- [DIRECTIVE]
In the listing below, find the line holding "(808, 269) none -> (793, 543) //" and the line holding "(459, 564) none -> [565,620,613,635] sudo". Write out those two lines and all lines between, exactly, and nothing more.

- [INPUT FOR THIS TASK]
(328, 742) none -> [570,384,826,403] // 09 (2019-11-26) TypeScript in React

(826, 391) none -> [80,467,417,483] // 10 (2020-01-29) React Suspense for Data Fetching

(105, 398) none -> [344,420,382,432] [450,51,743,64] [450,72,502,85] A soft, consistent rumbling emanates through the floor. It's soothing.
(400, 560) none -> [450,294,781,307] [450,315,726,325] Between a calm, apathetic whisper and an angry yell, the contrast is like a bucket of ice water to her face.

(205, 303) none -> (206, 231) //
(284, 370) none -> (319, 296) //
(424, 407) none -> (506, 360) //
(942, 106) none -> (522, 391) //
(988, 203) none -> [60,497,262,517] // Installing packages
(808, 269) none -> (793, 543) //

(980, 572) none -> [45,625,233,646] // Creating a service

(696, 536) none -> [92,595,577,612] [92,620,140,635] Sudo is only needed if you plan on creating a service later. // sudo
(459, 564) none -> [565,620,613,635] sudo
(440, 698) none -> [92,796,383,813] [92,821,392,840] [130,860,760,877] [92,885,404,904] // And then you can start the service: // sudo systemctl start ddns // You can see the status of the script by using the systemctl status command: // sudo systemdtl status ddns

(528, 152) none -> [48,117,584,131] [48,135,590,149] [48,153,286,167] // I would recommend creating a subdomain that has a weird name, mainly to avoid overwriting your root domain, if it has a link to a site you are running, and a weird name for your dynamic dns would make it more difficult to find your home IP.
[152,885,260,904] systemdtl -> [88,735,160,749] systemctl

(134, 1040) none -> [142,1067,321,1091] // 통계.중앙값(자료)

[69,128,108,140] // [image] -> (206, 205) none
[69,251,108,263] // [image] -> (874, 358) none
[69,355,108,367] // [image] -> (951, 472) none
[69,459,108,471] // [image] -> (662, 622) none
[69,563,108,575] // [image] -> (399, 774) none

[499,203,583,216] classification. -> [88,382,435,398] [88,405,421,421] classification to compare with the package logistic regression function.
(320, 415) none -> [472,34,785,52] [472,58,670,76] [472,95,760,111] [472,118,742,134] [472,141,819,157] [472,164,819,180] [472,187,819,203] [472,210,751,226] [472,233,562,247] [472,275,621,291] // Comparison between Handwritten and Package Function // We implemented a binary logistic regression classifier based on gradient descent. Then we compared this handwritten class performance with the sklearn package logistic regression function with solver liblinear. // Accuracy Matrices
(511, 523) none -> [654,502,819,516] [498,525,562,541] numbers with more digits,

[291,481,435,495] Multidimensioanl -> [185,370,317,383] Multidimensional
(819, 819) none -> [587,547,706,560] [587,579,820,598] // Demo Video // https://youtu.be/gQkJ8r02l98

- [WRITTEN ANSWER]
(808, 269) none -> (793, 543) //

(980, 572) none -> [45,625,233,646] // Creating a service

(696, 536) none -> [92,595,577,612] [92,620,140,635] Sudo is only needed if you plan on creating a service later. // sudo
(459, 564) none -> [565,620,613,635] sudo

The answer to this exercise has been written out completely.